◆ Exercise objective ◆
From the entries below, give the number of lines where the word "grey" occurs, and nothing else.
....................
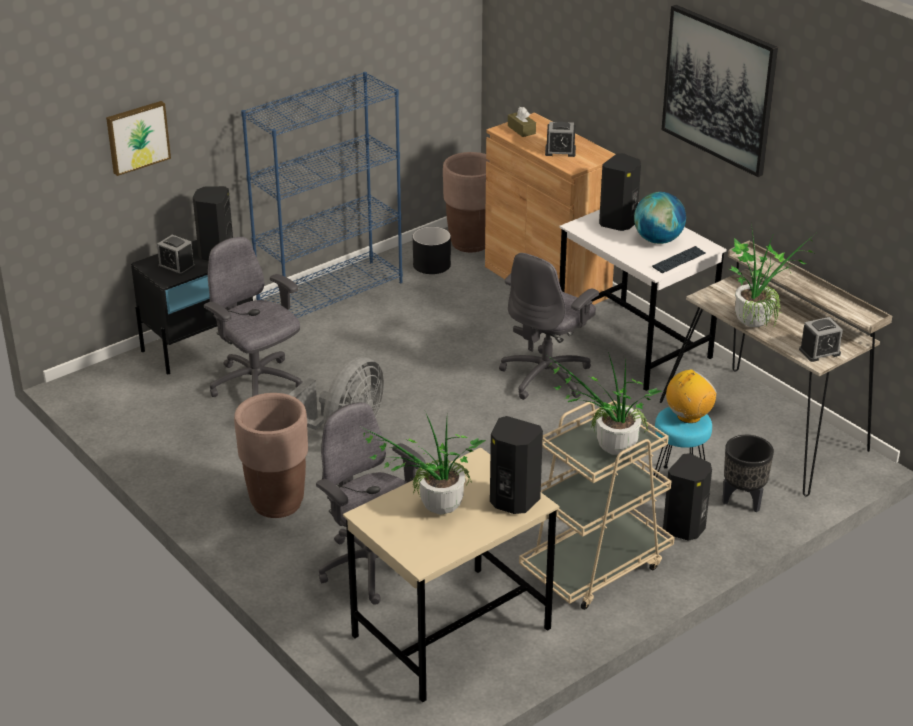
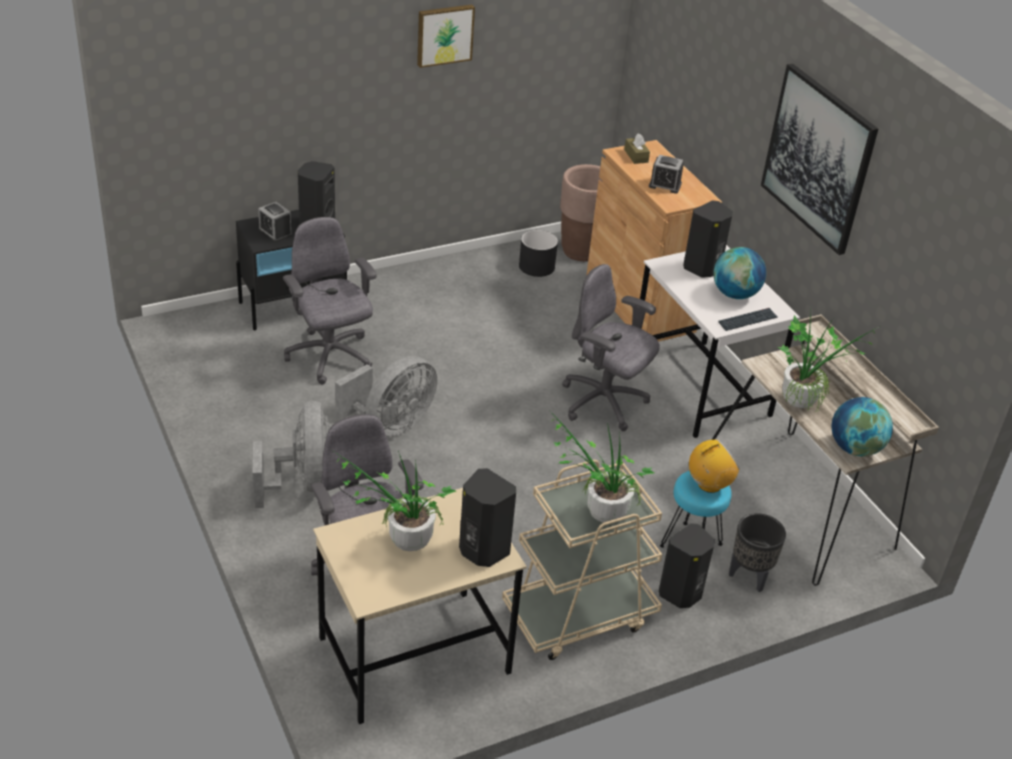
camera: 10 degrees right, 5 degrees up
picture [106,101,171,176] -> picture moved to [417,4,475,68]
brown planter [234,393,308,518] -> grey fan [253,401,330,508]
blue bookcase [241,72,403,318] -> none
grey office chair [499,253,599,400] -> grey office chair turned 75 degrees clockwise [562,264,660,431]
alarm clock [799,317,843,362] -> globe [832,397,893,456]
....................
◆ Your solution ◆
2